1. Potential risk groups that are regarded as particularly vulnerable include:

• selected age groups (infants, children and the elderly)

• cultural and ethnic groups (immigrants, those who do not speak English, undocumented aliens)

• "low visibility groups" (homeless, mobility-impaired, mentally challenged, mentally ill)

• persons in group facilities (hospitals, chronic care facilities, prisons)

• those who provide human services, including health-care and disaster relief work.

2. The needs of survivors and anticipated reactions include the following:

• concern for survival

• grief for personal losses, including loved ones and possessions

• fear and anxiety about personal safety and safety of loved ones

• sleep disturbances

• concerns about relocation and crowding

• the need to ventilate about events related to the disaster

• the need to be part of the recovery efforts.

3. Reactions that indicate the need for mental health referral include:

• disorientation (memory loss, disorientation in time or place, or inability to recall recent events)

• depression (including withdrawal, feeling of despair that is disproportionate to the event)

• anxiety (including obsessive fear of another disaster)

• mental illness (hallucinations, delusional thinking, etc.)

• inability to provide self-care (absence of eating, etc.)

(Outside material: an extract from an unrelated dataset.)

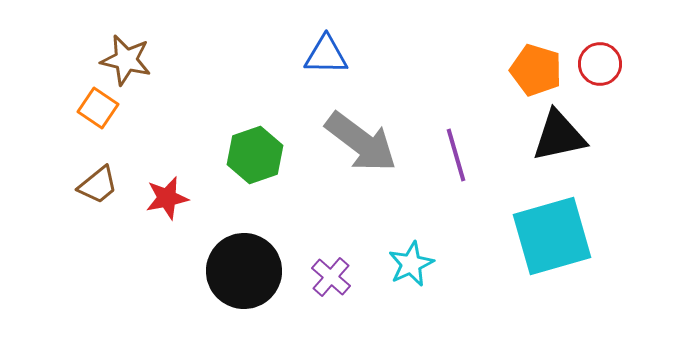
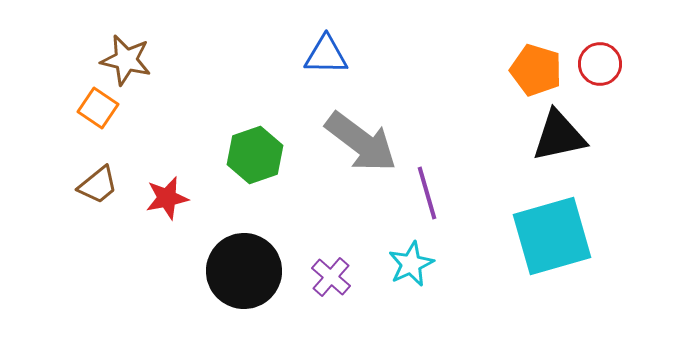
purple line: moved 29 px left, 38 px down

• suicidal or homicidal thoughts

• abuse of alcohol or drugs

• domestic violence or child abuse.

4. Organizational approaches to reduce stress include the following:

• there must be effective management structure and leadership that provides a clear chain of command, and disaster orientation for all workers - shifts that are no longer than 12 hours per day, daily briefings with credibility, appropriate supplies, and communication tools such as cell phones, radios, etc.

• there must be a clearly defined goal and purpose

• roles must be defined

• there must be positive reinforcement with consideration for a buddy system for monitoring stress reactions

• stress management is necessary and should include assessment, rotation between low- and high-stress tasks, time breaks, education about signs and symptoms of stress, individual and clearly defined tours of duty.